Brief: Output every line of the items below as a Markdown table with two columns, Row and Line. Number the rows in order and leave out any blank lines.

Recorded data:

· · · · · · ·

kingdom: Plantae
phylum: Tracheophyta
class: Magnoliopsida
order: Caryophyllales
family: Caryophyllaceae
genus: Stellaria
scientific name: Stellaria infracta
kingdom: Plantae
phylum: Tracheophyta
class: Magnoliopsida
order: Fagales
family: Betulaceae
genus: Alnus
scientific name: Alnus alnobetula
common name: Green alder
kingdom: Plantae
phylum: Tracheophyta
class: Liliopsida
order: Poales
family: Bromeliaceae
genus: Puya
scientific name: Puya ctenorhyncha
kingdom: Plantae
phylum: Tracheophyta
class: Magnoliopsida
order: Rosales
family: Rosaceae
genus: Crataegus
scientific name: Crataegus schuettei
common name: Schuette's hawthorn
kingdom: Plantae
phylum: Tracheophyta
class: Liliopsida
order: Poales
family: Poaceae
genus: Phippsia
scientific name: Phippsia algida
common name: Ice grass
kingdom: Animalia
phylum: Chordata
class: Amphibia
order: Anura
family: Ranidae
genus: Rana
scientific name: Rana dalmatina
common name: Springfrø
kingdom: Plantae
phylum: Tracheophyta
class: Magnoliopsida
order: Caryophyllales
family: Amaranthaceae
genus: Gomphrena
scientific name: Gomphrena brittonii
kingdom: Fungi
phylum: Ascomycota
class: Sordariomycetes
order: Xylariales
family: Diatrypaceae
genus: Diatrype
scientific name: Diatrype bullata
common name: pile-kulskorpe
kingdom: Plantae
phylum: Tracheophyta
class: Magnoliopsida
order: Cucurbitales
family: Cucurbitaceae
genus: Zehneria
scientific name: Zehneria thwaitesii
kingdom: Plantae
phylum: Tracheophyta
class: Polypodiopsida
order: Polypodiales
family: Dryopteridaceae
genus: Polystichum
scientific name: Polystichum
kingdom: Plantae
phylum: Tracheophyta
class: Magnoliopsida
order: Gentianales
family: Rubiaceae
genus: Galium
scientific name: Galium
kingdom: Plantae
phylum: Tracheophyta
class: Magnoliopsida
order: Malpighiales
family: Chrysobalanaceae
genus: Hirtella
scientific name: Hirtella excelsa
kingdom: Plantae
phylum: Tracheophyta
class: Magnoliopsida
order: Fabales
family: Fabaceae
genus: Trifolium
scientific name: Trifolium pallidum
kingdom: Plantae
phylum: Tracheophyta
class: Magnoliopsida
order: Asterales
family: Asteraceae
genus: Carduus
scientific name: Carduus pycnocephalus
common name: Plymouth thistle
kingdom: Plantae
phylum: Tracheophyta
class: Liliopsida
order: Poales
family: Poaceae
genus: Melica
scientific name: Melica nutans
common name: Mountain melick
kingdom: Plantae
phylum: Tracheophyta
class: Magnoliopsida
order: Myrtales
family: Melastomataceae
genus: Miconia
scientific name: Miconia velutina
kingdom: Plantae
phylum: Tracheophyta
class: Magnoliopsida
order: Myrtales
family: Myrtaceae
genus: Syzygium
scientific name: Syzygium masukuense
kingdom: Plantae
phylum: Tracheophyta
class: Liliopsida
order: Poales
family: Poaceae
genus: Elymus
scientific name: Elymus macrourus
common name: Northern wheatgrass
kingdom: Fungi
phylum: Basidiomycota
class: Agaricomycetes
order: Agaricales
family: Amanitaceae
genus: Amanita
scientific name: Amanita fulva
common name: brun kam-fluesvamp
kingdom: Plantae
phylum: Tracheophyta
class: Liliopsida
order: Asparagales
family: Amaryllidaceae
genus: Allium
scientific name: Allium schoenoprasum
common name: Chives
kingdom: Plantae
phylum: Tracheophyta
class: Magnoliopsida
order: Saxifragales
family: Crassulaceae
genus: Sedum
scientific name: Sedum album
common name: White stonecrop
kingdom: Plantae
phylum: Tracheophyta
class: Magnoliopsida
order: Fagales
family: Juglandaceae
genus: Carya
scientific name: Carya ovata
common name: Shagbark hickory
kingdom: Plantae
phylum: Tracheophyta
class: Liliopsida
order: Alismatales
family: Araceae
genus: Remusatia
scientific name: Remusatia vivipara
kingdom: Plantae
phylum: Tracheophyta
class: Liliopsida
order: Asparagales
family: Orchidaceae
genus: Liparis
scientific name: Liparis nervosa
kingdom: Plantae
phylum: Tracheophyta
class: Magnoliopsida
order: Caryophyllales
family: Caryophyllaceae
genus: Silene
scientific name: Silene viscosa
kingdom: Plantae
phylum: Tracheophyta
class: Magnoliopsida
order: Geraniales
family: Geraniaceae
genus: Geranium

· · · · · · ·

Solved problem:
| Row | Line |
|---|---|
| 1 | kingdom: Plantae |
| 2 | phylum: Tracheophyta |
| 3 | class: Magnoliopsida |
| 4 | order: Caryophyllales |
| 5 | family: Caryophyllaceae |
| 6 | genus: Stellaria |
| 7 | scientific name: Stellaria infracta |
| 8 | kingdom: Plantae |
| 9 | phylum: Tracheophyta |
| 10 | class: Magnoliopsida |
| 11 | order: Fagales |
| 12 | family: Betulaceae |
| 13 | genus: Alnus |
| 14 | scientific name: Alnus alnobetula |
| 15 | common name: Green alder |
| 16 | kingdom: Plantae |
| 17 | phylum: Tracheophyta |
| 18 | class: Liliopsida |
| 19 | order: Poales |
| 20 | family: Bromeliaceae |
| 21 | genus: Puya |
| 22 | scientific name: Puya ctenorhyncha |
| 23 | kingdom: Plantae |
| 24 | phylum: Tracheophyta |
| 25 | class: Magnoliopsida |
| 26 | order: Rosales |
| 27 | family: Rosaceae |
| 28 | genus: Crataegus |
| 29 | scientific name: Crataegus schuettei |
| 30 | common name: Schuette's hawthorn |
| 31 | kingdom: Plantae |
| 32 | phylum: Tracheophyta |
| 33 | class: Liliopsida |
| 34 | order: Poales |
| 35 | family: Poaceae |
| 36 | genus: Phippsia |
| 37 | scientific name: Phippsia algida |
| 38 | common name: Ice grass |
| 39 | kingdom: Animalia |
| 40 | phylum: Chordata |
| 41 | class: Amphibia |
| 42 | order: Anura |
| 43 | family: Ranidae |
| 44 | genus: Rana |
| 45 | scientific name: Rana dalmatina |
| 46 | common name: Springfrø |
| 47 | kingdom: Plantae |
| 48 | phylum: Tracheophyta |
| 49 | class: Magnoliopsida |
| 50 | order: Caryophyllales |
| 51 | family: Amaranthaceae |
| 52 | genus: Gomphrena |
| 53 | scientific name: Gomphrena brittonii |
| 54 | kingdom: Fungi |
| 55 | phylum: Ascomycota |
| 56 | class: Sordariomycetes |
| 57 | order: Xylariales |
| 58 | family: Diatrypaceae |
| 59 | genus: Diatrype |
| 60 | scientific name: Diatrype bullata |
| 61 | common name: pile-kulskorpe |
| 62 | kingdom: Plantae |
| 63 | phylum: Tracheophyta |
| 64 | class: Magnoliopsida |
| 65 | order: Cucurbitales |
| 66 | family: Cucurbitaceae |
| 67 | genus: Zehneria |
| 68 | scientific name: Zehneria thwaitesii |
| 69 | kingdom: Plantae |
| 70 | phylum: Tracheophyta |
| 71 | class: Polypodiopsida |
| 72 | order: Polypodiales |
| 73 | family: Dryopteridaceae |
| 74 | genus: Polystichum |
| 75 | scientific name: Polystichum |
| 76 | kingdom: Plantae |
| 77 | phylum: Tracheophyta |
| 78 | class: Magnoliopsida |
| 79 | order: Gentianales |
| 80 | family: Rubiaceae |
| 81 | genus: Galium |
| 82 | scientific name: Galium |
| 83 | kingdom: Plantae |
| 84 | phylum: Tracheophyta |
| 85 | class: Magnoliopsida |
| 86 | order: Malpighiales |
| 87 | family: Chrysobalanaceae |
| 88 | genus: Hirtella |
| 89 | scientific name: Hirtella excelsa |
| 90 | kingdom: Plantae |
| 91 | phylum: Tracheophyta |
| 92 | class: Magnoliopsida |
| 93 | order: Fabales |
| 94 | family: Fabaceae |
| 95 | genus: Trifolium |
| 96 | scientific name: Trifolium pallidum |
| 97 | kingdom: Plantae |
| 98 | phylum: Tracheophyta |
| 99 | class: Magnoliopsida |
| 100 | order: Asterales |
| 101 | family: Asteraceae |
| 102 | genus: Carduus |
| 103 | scientific name: Carduus pycnocephalus |
| 104 | common name: Plymouth thistle |
| 105 | kingdom: Plantae |
| 106 | phylum: Tracheophyta |
| 107 | class: Liliopsida |
| 108 | order: Poales |
| 109 | family: Poaceae |
| 110 | genus: Melica |
| 111 | scientific name: Melica nutans |
| 112 | common name: Mountain melick |
| 113 | kingdom: Plantae |
| 114 | phylum: Tracheophyta |
| 115 | class: Magnoliopsida |
| 116 | order: Myrtales |
| 117 | family: Melastomataceae |
| 118 | genus: Miconia |
| 119 | scientific name: Miconia velutina |
| 120 | kingdom: Plantae |
| 121 | phylum: Tracheophyta |
| 122 | class: Magnoliopsida |
| 123 | order: Myrtales |
| 124 | family: Myrtaceae |
| 125 | genus: Syzygium |
| 126 | scientific name: Syzygium masukuense |
| 127 | kingdom: Plantae |
| 128 | phylum: Tracheophyta |
| 129 | class: Liliopsida |
| 130 | order: Poales |
| 131 | family: Poaceae |
| 132 | genus: Elymus |
| 133 | scientific name: Elymus macrourus |
| 134 | common name: Northern wheatgrass |
| 135 | kingdom: Fungi |
| 136 | phylum: Basidiomycota |
| 137 | class: Agaricomycetes |
| 138 | order: Agaricales |
| 139 | family: Amanitaceae |
| 140 | genus: Amanita |
| 141 | scientific name: Amanita fulva |
| 142 | common name: brun kam-fluesvamp |
| 143 | kingdom: Plantae |
| 144 | phylum: Tracheophyta |
| 145 | class: Liliopsida |
| 146 | order: Asparagales |
| 147 | family: Amaryllidaceae |
| 148 | genus: Allium |
| 149 | scientific name: Allium schoenoprasum |
| 150 | common name: Chives |
| 151 | kingdom: Plantae |
| 152 | phylum: Tracheophyta |
| 153 | class: Magnoliopsida |
| 154 | order: Saxifragales |
| 155 | family: Crassulaceae |
| 156 | genus: Sedum |
| 157 | scientific name: Sedum album |
| 158 | common name: White stonecrop |
| 159 | kingdom: Plantae |
| 160 | phylum: Tracheophyta |
| 161 | class: Magnoliopsida |
| 162 | order: Fagales |
| 163 | family: Juglandaceae |
| 164 | genus: Carya |
| 165 | scientific name: Carya ovata |
| 166 | common name: Shagbark hickory |
| 167 | kingdom: Plantae |
| 168 | phylum: Tracheophyta |
| 169 | class: Liliopsida |
| 170 | order: Alismatales |
| 171 | family: Araceae |
| 172 | genus: Remusatia |
| 173 | scientific name: Remusatia vivipara |
| 174 | kingdom: Plantae |
| 175 | phylum: Tracheophyta |
| 176 | class: Liliopsida |
| 177 | order: Asparagales |
| 178 | family: Orchidaceae |
| 179 | genus: Liparis |
| 180 | scientific name: Liparis nervosa |
| 181 | kingdom: Plantae |
| 182 | phylum: Tracheophyta |
| 183 | class: Magnoliopsida |
| 184 | order: Caryophyllales |
| 185 | family: Caryophyllaceae |
| 186 | genus: Silene |
| 187 | scientific name: Silene viscosa |
| 188 | kingdom: Plantae |
| 189 | phylum: Tracheophyta |
| 190 | class: Magnoliopsida |
| 191 | order: Geraniales |
| 192 | family: Geraniaceae |
| 193 | genus: Geranium |